[Start of section]

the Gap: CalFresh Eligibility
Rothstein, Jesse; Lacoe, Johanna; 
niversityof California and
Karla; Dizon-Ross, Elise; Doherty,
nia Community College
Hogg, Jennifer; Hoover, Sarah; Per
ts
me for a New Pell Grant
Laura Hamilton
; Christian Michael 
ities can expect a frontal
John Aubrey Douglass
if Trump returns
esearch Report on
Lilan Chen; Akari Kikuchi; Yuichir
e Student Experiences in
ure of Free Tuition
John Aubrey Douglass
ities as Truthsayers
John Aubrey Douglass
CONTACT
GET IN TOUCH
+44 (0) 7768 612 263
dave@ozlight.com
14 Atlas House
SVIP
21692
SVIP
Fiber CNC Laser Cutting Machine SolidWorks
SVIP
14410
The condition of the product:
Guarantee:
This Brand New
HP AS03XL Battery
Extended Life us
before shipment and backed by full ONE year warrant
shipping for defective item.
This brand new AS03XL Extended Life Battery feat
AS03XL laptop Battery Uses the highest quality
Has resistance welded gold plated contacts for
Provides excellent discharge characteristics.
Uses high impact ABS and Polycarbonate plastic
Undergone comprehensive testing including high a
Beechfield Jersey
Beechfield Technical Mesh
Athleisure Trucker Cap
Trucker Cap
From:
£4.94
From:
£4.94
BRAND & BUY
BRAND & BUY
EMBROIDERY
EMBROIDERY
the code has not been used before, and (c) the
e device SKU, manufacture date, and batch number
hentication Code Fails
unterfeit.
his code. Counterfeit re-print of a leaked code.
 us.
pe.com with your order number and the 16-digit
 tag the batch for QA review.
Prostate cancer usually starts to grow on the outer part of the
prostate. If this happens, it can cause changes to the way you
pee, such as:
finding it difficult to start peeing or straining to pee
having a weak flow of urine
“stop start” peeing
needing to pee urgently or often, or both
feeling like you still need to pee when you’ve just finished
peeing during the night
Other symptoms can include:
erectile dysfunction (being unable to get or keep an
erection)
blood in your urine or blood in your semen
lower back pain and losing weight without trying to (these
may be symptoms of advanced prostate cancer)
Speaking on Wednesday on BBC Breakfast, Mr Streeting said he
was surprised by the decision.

[End of section]

Exercise directions – Please give back exactly the lines of this listing beginning at the line with "Laura Hamilton" and ending with the line with "finding it difficult", both included, and nothing else.

Answer for the task –
Laura Hamilton
; Christian Michael 
ities can expect a frontal
John Aubrey Douglass
if Trump returns
esearch Report on
Lilan Chen; Akari Kikuchi; Yuichir
e Student Experiences in
ure of Free Tuition
John Aubrey Douglass
ities as Truthsayers
John Aubrey Douglass
CONTACT
GET IN TOUCH
+44 (0) 7768 612 263
dave@ozlight.com
14 Atlas House
SVIP
21692
SVIP
Fiber CNC Laser Cutting Machine SolidWorks
SVIP
14410
The condition of the product:
Guarantee:
This Brand New
HP AS03XL Battery
Extended Life us
before shipment and backed by full ONE year warrant
shipping for defective item.
This brand new AS03XL Extended Life Battery feat
AS03XL laptop Battery Uses the highest quality
Has resistance welded gold plated contacts for
Provides excellent discharge characteristics.
Uses high impact ABS and Polycarbonate plastic
Undergone comprehensive testing including high a
Beechfield Jersey
Beechfield Technical Mesh
Athleisure Trucker Cap
Trucker Cap
From:
£4.94
From:
£4.94
BRAND & BUY
BRAND & BUY
EMBROIDERY
EMBROIDERY
the code has not been used before, and (c) the
e device SKU, manufacture date, and batch number
hentication Code Fails
unterfeit.
his code. Counterfeit re-print of a leaked code.
 us.
pe.com with your order number and the 16-digit
 tag the batch for QA review.
Prostate cancer usually starts to grow on the outer part of the
prostate. If this happens, it can cause changes to the way you
pee, such as:
finding it difficult to start peeing or straining to pee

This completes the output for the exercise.